Странная, несусветно дикая логика любви! Все это известно, в едва ли стоит об этом рассказывать, ибо это старо, как мир, и было старо, как мир, уже во времена жены Потифара и кажется очень новым только тому, кому, как и ей, пришла пора испытать это словно неведомое и неповторимое потрясенье. Она шептала: «О, музыка, музыка!.. О, блаженство, в ушах у меня звенят прекрасные звуки!» Это тоже известно. Это обман слуха при повышенной чувствительности экстаза, сплошь да рядом случающийся у влюбленных и юродивых и свидетельствующий о родственности, о неразграниченности этих двух состояний, одно из которых связано с божественным, а другое с весьма человеческим началом… Известны также — и совершенно незачем об этом распространяться — те лихорадочные ночи любви, которые превращаются в сплошную вереницу коротких сновидений, где любимый — а он непременно участвует в них — предстает холодным, ведет себя подозрительно и полон презрения, в сплошную цепь злосчастных, губительных, но неустанно возобновляемых уснувшей душой встреч с его образом, то и дело прерываемых резкими пробужденьями, когда, задыхаясь, жадно глотают воздух, вскакивают, зажигают свет: «О боги, о боги, что же это такое! Что же это за мука такая!..» Но разве она проклинает его, виновника подобных ночей? Отнюдь нет. Когда утро освобождает ее от этой пытки, она, измученная, припав к краю своей постели, шепотом посылает ему такие слова:
«Спасибо тебе, мое исцеленье! Счастье мое! Моя звезда!»

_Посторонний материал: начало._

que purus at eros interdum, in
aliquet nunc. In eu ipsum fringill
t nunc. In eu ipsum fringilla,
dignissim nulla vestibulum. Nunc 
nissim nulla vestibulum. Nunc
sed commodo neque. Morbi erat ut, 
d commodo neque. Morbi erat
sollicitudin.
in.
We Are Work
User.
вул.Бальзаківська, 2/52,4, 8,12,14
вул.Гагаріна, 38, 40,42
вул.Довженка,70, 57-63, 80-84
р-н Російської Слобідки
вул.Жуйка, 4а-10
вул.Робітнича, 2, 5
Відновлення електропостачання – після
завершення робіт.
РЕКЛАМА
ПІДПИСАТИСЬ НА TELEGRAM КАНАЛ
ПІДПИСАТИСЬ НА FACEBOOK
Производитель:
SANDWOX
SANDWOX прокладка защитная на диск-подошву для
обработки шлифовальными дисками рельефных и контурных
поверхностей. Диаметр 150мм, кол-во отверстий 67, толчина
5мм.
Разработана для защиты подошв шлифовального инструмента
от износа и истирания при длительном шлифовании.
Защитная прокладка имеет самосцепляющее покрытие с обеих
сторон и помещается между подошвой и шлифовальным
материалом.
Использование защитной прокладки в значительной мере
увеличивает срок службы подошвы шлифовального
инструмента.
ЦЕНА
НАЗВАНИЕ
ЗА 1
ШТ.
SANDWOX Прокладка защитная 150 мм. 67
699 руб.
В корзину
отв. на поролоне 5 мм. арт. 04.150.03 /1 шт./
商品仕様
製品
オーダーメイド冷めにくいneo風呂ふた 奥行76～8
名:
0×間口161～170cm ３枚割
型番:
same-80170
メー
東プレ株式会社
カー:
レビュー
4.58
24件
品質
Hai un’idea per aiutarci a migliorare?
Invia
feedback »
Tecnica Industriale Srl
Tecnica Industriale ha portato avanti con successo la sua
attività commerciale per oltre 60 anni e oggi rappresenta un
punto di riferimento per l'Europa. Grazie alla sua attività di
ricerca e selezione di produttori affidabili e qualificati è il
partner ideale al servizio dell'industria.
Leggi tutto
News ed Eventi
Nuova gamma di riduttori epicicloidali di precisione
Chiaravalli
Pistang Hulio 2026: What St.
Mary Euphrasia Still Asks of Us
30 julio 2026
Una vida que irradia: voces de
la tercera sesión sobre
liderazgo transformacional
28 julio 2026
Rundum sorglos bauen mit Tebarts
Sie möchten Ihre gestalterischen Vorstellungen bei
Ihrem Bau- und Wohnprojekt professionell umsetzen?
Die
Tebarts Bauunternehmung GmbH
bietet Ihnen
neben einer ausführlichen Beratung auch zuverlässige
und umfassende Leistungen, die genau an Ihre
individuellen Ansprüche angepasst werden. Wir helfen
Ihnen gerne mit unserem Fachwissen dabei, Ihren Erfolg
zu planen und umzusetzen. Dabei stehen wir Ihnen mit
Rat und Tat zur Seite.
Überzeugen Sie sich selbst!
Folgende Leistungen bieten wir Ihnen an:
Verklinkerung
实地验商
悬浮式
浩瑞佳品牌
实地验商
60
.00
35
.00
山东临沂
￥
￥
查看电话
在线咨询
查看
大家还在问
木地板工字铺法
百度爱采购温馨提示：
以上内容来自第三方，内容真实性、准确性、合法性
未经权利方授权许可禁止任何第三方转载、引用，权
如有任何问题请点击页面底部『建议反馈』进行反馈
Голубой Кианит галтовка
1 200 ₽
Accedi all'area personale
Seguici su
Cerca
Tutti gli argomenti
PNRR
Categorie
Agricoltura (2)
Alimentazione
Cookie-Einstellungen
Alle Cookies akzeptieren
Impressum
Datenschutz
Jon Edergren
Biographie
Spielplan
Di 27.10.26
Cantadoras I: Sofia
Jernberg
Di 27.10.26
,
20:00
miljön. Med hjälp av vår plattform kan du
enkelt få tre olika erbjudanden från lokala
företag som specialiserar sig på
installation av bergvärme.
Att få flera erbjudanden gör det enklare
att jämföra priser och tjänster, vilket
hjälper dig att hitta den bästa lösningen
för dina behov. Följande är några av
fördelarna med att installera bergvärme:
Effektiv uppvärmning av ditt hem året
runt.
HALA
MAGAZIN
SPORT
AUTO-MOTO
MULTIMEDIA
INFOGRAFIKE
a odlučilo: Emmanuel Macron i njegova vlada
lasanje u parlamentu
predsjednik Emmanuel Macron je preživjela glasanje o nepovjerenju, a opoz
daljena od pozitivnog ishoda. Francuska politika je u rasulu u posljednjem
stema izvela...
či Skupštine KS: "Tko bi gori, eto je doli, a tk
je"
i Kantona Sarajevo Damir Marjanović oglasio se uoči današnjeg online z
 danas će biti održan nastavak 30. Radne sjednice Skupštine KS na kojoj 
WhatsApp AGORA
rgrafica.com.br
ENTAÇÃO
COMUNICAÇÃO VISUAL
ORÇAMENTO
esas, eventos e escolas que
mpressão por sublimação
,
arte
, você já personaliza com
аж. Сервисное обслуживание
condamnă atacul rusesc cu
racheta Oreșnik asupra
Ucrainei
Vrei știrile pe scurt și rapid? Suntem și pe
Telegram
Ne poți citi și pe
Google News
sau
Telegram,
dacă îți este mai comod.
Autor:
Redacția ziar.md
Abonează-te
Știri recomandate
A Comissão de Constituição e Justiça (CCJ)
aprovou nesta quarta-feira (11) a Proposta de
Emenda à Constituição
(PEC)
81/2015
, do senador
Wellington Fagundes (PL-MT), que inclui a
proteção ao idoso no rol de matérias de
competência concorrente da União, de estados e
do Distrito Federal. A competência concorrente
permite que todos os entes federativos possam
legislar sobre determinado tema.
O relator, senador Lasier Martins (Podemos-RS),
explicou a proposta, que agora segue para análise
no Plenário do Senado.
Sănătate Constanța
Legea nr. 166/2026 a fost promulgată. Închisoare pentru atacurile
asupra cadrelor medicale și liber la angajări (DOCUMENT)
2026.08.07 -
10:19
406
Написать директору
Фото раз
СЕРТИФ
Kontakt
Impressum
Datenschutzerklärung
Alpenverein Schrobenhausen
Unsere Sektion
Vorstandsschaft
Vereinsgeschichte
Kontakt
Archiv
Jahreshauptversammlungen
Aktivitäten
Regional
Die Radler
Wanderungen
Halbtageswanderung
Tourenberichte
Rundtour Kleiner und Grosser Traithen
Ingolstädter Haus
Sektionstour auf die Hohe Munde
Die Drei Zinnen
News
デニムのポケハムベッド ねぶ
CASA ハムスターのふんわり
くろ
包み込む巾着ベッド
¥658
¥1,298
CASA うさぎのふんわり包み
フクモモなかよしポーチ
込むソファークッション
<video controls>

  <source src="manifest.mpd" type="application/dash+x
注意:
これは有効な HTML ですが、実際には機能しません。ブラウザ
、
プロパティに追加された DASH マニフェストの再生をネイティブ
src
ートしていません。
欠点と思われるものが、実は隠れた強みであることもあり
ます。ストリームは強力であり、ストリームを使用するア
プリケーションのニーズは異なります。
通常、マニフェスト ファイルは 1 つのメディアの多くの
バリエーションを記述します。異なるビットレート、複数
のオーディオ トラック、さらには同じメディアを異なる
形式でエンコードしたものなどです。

Человеколюбец качает головой по поводу такого отклика на ужасную боль; он сбит с толку и сам себе кажется чуть ли не смешным со своим состраданьем. Но когда первопричина муки представляется божественной, а не человеческой, тогда этот отклик возможен и естествен… А почему она такой представляется? Да потому что это первопричина особого рода, она разделена между «я» и «ты» и, связанная со вторым, одновременно находится в первом: она состоит в соединении и слиянии мира внешнего с миром внутренним, образа с душой, — то есть в союзе, от которого и в самом деле произошли боги и проявления которого отнюдь не нелепо считать божественными. Существо, благословляемое нами за те великие муки, что оно причиняет нам, и впрямь должно быть не человеком, а богом, ибо иначе мы стали бы его проклинать. В известной логике этому рассуждению никак не откажешь. Существо, от которого наше счастье и наше горе зависят в такой мере, в какой это бывает в любви, переходит уже в разряд богов, это ясно; ибо зависимость всегда была и остается источником чувства бога. А разве кто-нибудь когда-либо проклинал своего бога?.. Может быть, конечно, кто-то и пытался его проклясть. Но потом это проклятие видоизменялось и звучало в точности так, как оно приведено выше.
Вот чем можно если не успокоить, то хотя бы вразумить человеколюбца. А разве у нашей Эни не было еще и особой причины видеть в своем возлюбленном бога?.. Конечно, была, поскольку обожествление сводило на нет те унизительные чувства, которые иначе неизбежно сопутствовали бы ее слабости к рабу-чужеземцу и с которыми она так долго боролась. Бог, сошедший на землю в образе раба, узнанный лишь по его неутаимой красоте и по бронзовому золоту его плеч, — она неведомо как напала на эту мысль, и напала к счастью, ибо нашла объясненье и оправданье своей одержимости. А надежда на то, что сон, который открыл ей глаза, сон, где Иосиф остановил ей кровь, надежда на то, что сон этот сбудется, находила пищу в другом образе, в другой картине, на которые она тоже напала неведомо как: в картине совокупления бога со смертной. Возможно, что в эксцентричности этого образа и в обращении к нему была доля страха, внушенного ей сообщениями мужа об избранности и посвященности Иосифа, о венке на его голове.